Domingo XIX, T.O. – Año A.
Mateo 14, 22-33
“Después
que se sació la multitud, Jesús obligó a los discípulos que subieran a la barca
y pasaran antes que Él a la otra orilla, mientras Él despedía a la multitud.
Después, subió a la montaña para orar a solas. Y al atardecer, todavía estaba
allí, solo”.
Este domingo, la liturgia nos presenta un episodio vivido por los discípulos en medio de la tempestad del mar. Después de la multiplicación del pan y saciar más de cinco mil personas, Jesús obligó a los discípulos que subieran a la barca y pasaran antes que Él a la otra orilla y también despide a la multitud con intención dirigirse luego a la montaña para orar a solas.
El texto nos narra que en medio del mar
tempestuoso, en medio de los problemas y dificultades de la vida, Jesús se
acerca siempre a nosotros y nos da la palabra de aliento: “Tranquilícense, soy Yo; no teman”. Esta palabra de Jesús, ¿no es
un cumplimiento de “Emanuel, Dios con
nosotros” en medio de la tormenta del mar de nuestra vida, de que la tormenta
no es la última palabra? Incluso en medio de la persecución, no tienen por qué
temer, Jesús está presente en medio de ellos. A nosotros nos ofrece la misma
seguridad en tiempos de enfermedad, muerte, persecución, o cualquier otro
problema. La adversidad no es una señal del disgusto de Dios ni la prosperidad
lo es del favor de Dios. La riqueza no es igual al favor de Dios, ni la pobreza
a su disgusto. La enfermedad no es una señal de una fe pobre o inadecuada, ni la
salud de una gran fe. Jesús dice que Dios “hace
que su sol salga sobre malos y buenos, y llueve sobre justos é injustos”.
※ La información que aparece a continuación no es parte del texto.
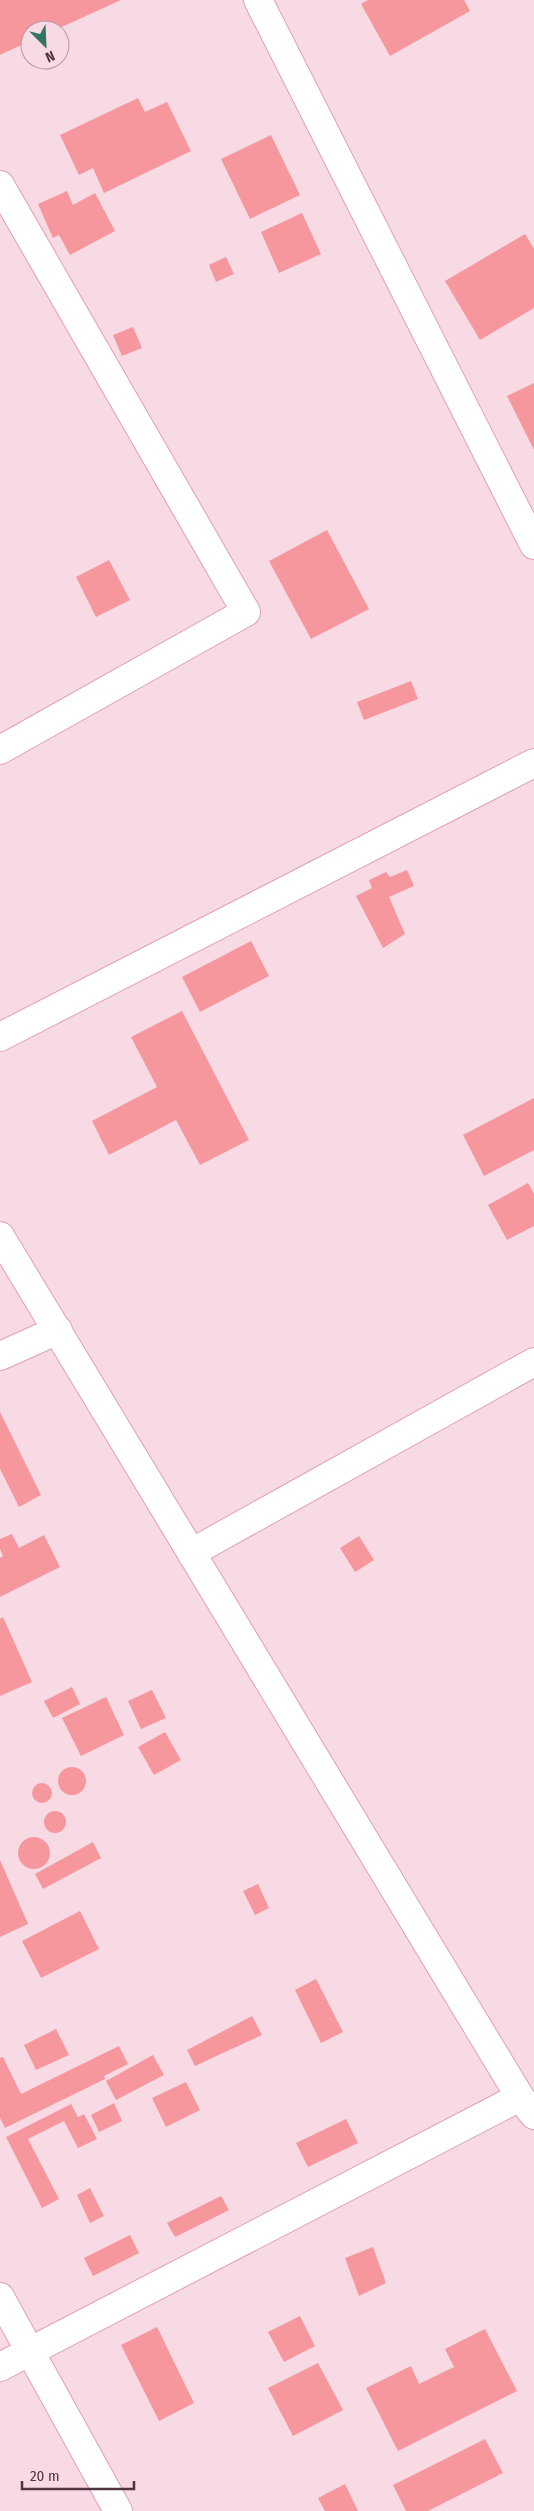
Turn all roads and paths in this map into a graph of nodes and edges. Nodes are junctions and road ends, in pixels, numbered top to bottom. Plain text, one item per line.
1 (258, 0) edge
2 (0, 185) edge
3 (534, 545) edge
4 (0, 750) edge
5 (534, 763) edge
6 (0, 1036) edge
7 (0, 1236) edge
8 (58, 1330) junction
9 (0, 1356) edge
10 (534, 1362) edge
11 (191, 1553) junction
12 (527, 2106) edge
13 (0, 2298) edge
14 (29, 2352) junction
15 (0, 2367) edge
16 (118, 2511) edge

1 - 3 street
2 - 4 street
5 - 6 street
7 - 8 street
8 - 9 street
8 - 11 street
10 - 11 street
11 - 12 street
12 - 14 street
13 - 14 street
14 - 15 street
14 - 16 street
Paradójicamente, las tormentas de la vida pueden ser señal de bendición.
Por
nuestra parte, en medio de la tormenta, solemos a probar a Dios, como lo probó
Pedro: “Señor, si eres tú, mándame ir a
tu encuentro sobre el agua”. Pedro, está diciendo a su Maestro, lo que
tiene que hacer. Es una petición que quiere verificar si es Dios verdaderamente
lo está allí enfrente suyo y no otro, la fantasma. Pero para Pedro, ese momento
es un momento tanto de debilidad como de fortaleza. Duda, pero quiere creer.
Teme, pero sale de una muy buena barca a enfrentar la tormenta. Comienza a
caminar y sigue avanzando hacia Jesús sobre el agua, pero se distrae por los
fuertes vientos y olas. Cuando comienza a hundirse grita “¡Señor, sálvame!”, y con ello expresa su fe incluso a pesar de su
miedo.
Cuando Pedro se hundió, estaba lo suficientemente cerca de tal forma que Jesús puede sostenerlo. Jesús le dice: “¡Hombre de poca fe! ¿Por qué dudaste?”. Tal vez los discípulos estaban cansados y exhaustos, pero no tuvieron miedo por la tormenta sino dudaron de la presencia de Jesús que camina en el agua hacia ellos. Pedro, no teme porque se hunde, sino que se hunde porque teme. Faltaba la fe, faltaba confianza en Dios. Jesús primero tiende su mano y salva a Pedro, y solamente después lo reprende por su poca fe: “¡Hombre de poca fe! ¿Por qué dudaste?”.
La experiencia de los discípulos es también
nuestra experiencia. En el momento que lo necesitamos, parece que Jesús está en
lo alto de la montaña, rezando a solas. Pero no es así. Él tiene siempre fijos sus
ojos en nuestras necesidades y nunca nos abandone.
San Francisco de Asís, cuando dudó todavía lo que tenía que hacer, pidió al Señor para que ilumine las tinieblas de su corazón, y rezó así:“Alto y glorioso Dios, Ilumina las tinieblas de mi corazón. Dame fe recta, esperanza cierta, y caridad perfecta. Sentido y conocimiento, Señor, Para que cumpla siempre tu santo y veraz mandamiento. Amén”.
Que esta oración de San Francisco sea
también nuestra oración en el momento más tempestuoso de nuestra vida.